In what you might consider the "olden days," I had quite the adventuresome spirit unlike my "hands off" attitude today. I dug for worms with my girl friends and I carefully placed them in old coffee cans. Some worms were long and some were not. Some worms were skinny and some were not and we gleefully commented on the physical state of each one captured. We never went fishing and ended up placing the worms back into their earth home to be dug up again another day.
I picked up caterpillars and pet their fuzzy, fury little bodies as I watched them move up my arm or leg (I didn't care), I rejoiced if I found a cacoon and would study it for hours. I would wonder in amazement how ants built those little hill huts for themselves as I squatted close to get a better look.
I slept in blanket tents that were hung over cloths lines and although I thought about it, I never feared what "night bug" might crawl in to spend time with me and my girlfriends, Marilyn and Marie. We were the 3 M Club and had no fear (or we were having too much fun to take much notice. Childhood is great that way...). That faze of my life did not last long but for others the "nature magic" lasts a lifetime.

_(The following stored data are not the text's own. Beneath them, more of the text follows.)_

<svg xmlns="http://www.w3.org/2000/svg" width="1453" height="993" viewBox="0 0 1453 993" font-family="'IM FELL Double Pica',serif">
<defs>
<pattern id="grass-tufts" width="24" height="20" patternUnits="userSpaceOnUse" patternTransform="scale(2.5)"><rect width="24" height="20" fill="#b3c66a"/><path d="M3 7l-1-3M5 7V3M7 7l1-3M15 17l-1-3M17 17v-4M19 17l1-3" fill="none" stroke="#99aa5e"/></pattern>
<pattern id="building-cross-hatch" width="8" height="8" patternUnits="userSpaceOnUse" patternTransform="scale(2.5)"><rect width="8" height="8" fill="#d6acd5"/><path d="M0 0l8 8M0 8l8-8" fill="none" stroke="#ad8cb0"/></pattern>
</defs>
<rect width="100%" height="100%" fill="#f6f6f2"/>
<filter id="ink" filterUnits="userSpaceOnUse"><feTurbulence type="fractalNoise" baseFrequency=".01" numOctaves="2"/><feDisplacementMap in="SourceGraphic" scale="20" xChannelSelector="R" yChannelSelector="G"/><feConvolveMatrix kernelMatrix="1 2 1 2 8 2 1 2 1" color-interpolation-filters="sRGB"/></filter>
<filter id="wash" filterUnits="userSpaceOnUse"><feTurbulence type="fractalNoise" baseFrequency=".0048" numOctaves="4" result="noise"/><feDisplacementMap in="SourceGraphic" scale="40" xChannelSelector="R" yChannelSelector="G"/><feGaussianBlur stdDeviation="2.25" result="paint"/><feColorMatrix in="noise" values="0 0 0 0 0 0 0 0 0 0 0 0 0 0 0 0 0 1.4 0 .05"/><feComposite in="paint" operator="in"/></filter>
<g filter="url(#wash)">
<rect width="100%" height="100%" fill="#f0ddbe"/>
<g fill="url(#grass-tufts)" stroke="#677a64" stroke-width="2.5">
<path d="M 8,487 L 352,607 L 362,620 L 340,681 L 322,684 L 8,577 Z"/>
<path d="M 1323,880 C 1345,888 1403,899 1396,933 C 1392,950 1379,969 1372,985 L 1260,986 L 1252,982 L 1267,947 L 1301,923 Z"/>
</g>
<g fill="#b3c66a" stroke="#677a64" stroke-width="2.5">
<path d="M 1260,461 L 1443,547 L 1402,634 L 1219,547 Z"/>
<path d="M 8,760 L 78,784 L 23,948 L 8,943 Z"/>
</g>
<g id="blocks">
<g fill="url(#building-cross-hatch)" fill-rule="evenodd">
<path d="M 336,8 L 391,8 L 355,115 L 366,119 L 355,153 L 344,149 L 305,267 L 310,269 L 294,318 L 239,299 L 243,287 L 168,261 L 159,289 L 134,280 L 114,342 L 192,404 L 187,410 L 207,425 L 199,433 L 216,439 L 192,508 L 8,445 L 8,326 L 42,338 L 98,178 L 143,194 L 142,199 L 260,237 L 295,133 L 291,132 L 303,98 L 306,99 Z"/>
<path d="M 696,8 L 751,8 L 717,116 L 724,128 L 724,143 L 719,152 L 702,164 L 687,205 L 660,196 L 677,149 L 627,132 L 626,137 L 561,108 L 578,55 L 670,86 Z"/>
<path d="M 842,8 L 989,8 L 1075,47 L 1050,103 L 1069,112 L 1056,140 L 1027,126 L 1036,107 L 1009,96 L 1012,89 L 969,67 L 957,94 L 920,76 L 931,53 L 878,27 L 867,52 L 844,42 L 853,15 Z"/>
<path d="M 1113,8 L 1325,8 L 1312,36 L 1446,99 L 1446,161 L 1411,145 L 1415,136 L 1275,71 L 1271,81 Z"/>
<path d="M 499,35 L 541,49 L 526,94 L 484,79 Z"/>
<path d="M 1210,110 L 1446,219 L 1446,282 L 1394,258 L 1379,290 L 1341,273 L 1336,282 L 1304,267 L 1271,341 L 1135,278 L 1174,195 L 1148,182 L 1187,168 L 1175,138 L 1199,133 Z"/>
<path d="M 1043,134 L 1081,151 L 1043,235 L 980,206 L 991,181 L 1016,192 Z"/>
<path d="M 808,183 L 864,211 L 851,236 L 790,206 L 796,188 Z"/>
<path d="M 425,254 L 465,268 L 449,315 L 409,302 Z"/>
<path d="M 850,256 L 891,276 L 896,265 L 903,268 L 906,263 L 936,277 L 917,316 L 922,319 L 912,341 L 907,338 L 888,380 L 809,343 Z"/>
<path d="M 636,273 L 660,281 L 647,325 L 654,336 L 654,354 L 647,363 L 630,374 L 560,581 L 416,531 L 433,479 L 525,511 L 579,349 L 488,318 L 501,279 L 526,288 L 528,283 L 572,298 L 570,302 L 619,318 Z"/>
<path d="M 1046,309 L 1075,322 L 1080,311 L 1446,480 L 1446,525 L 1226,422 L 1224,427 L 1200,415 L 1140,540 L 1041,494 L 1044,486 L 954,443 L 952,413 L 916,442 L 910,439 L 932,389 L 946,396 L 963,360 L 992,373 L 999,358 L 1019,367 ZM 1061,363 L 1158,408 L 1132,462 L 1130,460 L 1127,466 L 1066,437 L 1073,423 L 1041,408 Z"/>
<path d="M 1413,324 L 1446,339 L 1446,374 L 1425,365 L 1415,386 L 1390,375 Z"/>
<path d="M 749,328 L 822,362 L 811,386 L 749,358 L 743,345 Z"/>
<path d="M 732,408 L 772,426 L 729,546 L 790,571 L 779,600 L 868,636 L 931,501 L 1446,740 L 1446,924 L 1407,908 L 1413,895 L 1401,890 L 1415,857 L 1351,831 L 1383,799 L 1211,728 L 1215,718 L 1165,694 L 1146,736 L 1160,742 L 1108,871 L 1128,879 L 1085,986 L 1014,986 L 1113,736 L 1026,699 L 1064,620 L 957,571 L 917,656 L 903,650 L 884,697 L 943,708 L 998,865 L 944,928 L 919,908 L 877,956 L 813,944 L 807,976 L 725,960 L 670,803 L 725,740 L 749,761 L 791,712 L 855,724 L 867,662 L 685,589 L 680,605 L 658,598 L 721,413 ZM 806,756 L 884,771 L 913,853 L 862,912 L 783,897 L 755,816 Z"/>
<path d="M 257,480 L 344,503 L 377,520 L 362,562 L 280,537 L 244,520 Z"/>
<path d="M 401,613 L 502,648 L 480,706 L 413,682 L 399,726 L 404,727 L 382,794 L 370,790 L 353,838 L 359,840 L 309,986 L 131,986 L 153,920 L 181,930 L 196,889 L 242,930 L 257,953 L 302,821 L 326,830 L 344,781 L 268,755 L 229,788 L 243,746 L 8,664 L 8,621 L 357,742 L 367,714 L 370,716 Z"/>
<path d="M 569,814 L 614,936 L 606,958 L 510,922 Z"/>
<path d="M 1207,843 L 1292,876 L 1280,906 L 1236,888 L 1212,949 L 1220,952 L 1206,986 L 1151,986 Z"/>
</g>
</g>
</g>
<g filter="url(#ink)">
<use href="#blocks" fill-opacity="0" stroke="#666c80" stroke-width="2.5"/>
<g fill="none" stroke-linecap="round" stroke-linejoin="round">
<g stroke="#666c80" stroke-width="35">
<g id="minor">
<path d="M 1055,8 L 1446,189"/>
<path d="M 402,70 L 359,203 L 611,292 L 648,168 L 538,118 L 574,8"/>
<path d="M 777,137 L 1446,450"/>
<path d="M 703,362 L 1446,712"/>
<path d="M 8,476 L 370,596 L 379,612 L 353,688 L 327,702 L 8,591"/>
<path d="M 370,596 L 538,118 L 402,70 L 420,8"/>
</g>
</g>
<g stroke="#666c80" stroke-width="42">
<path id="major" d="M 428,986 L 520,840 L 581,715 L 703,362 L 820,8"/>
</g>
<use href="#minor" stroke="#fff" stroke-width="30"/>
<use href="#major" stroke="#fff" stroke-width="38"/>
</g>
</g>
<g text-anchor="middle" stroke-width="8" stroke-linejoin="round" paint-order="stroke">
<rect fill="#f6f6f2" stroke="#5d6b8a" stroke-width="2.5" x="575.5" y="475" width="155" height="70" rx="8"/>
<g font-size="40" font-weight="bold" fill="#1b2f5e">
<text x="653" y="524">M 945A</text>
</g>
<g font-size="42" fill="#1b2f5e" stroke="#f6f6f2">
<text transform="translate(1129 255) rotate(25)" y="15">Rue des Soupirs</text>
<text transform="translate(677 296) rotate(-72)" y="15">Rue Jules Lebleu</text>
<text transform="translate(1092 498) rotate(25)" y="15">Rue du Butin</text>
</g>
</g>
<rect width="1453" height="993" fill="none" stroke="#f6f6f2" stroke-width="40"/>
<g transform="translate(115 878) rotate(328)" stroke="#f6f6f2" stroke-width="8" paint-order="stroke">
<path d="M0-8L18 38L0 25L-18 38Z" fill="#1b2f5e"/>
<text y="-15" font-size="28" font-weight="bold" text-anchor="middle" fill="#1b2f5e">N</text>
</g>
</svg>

Now the thought of touching a worm makes me feel all, "yucky". I just couldn't put one on the end of a hook. I don't really know how I came to find bugs and the like, so unappealing but I did. I'm tell you this, in case you ever wonder...
I wouldn't worry about Logan being scared of spiders though. I still am - but I am quite capable (eyes half closed) of ending their intrusion into my space when necessary. Don't know where that courage comes from but growing up puts most of that kind of "stuff" in perspective.
I still like lady and lightening bugs and butterflies (who doesn't) and I don't step on ants, if I can help it.
Yea for the "frog whisperer" who goes by the name of Logan. May she always feel "nature's magic" (just like her mom) and may her squeals be those of pure joy (rather then being spooked by those tiny critters - like her Grammy).